The next chapter of Our Blue Life

And we’re home. After a whirlwind fifteen months on the world’s largest, most populated continent, we find ourselves at last stationary, comfortable, and unemployed back in the good ‘ol USA. Arriving in Detroit after twenty hours in flight, it seemed unreal that we were finally back. We would not have to find and haggle with a taxi driver. We would not have to worry about where to sleep and if there would be a toilet available. We could, at long last, understand every word we heard.

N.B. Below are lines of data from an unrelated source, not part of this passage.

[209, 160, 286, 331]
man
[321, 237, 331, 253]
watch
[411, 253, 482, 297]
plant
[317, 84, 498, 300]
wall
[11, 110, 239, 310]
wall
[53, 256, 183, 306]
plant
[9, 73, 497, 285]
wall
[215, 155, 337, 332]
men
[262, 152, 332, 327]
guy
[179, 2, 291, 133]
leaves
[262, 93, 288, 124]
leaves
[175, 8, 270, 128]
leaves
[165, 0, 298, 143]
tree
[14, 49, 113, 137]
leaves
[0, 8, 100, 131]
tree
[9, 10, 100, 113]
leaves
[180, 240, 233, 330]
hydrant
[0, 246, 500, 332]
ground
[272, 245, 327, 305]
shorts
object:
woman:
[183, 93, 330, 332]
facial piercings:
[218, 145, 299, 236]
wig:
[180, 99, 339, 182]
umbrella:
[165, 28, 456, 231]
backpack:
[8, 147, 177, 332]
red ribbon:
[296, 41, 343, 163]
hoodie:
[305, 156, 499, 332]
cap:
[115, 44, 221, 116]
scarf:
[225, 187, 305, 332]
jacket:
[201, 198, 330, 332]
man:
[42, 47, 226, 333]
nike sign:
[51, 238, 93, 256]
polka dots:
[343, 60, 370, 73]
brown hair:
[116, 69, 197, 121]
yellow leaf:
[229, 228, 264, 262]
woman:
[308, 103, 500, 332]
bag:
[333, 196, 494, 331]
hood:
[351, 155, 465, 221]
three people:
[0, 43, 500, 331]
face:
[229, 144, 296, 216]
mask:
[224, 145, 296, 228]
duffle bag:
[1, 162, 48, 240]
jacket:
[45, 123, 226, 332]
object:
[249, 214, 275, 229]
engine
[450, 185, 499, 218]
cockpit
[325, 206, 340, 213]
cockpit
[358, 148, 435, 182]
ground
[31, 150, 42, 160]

I just about kissed the ground at Newark under the giant, American-sized American flag outside Customs and Border Patrol, right next to the fresh portrait of some guy we heard got elected while we were gone.

The only thing to worry about now was scheduling meals for all the comfort foods we’d been dearly missing. As much as we love and missed our family and friends, so many of our homecoming fantasies centered on the renewed availability of fresh, clean, American cuisine. We had a timeline all planned out and immediately got to checking things off on Thanksgiving the next day. Mmmm. Home for the holidays.

As we cool things down from constant traveling and ramp things up on the job trail, we’re taking this time to reflect and reconnect with friends. We’re really glad to have met up with many of you already. Ann Arbor keeps calling us back, so we have been taking any excuse to get down there. The annual Friars concert brought us in to give Nick and Julie a proper, sorely belated cheers on their 21st birthdays. And Katie’s family helped us make sure Zingerman’s sandwiches still taste as marvelous as they are expensive. South campus is almost completely unrecognizable from our tenure; the last time we were in the Big House was over two years ago, so seeing its transformation from modest steel to massive brick was striking.

But mostly we’ve spent a lot of time at home, alternately relaxing and stressing over the uncertainty of our future. For so long we worked off an itinerary—or at least a flight schedule—that the open-endedness now facing us feels a little foreign. But wherever it takes us next, we’re excited to begin the next chapter of Our Blue Life.

Also, you may have noticed the website is a little revamped. (I apologize if there are any glitches; it looks best in Firefox.) There are a few improvements, like nice, high-quality photos that you can now comment on individually and an ostensibly better overall look and feel. I started the design from scratch back in Korea, and we’re re-launching the site now to coincide with one journey just completed and another just begun.

Comments

The site is great!  Also: Perhaps living a normal life is as foreign now to you as the places you’ve been are to normal people?

LOVE the new blog. yours definitely makes mine look like a child’s play thing now. hahaha :)
please eat much BTB on my behalf,
-g

Good to see you are continuing your blog, the revamped one is great.  Nice to keep up with you;  (Figuratively, that is.  Could never do it literally!)   See you soon,  in person!   Love you both.  Grandma & Grandpa Drake

Greg…this site is gorgeous and it’s really cool what the two of you did.  How courageous!  Im sure the further you get away from your adventures the more meaning they will have.  I love the pictures.  Best of luck with your new adventures in the job market.  Im sure you’ll both be fine.  Take good care.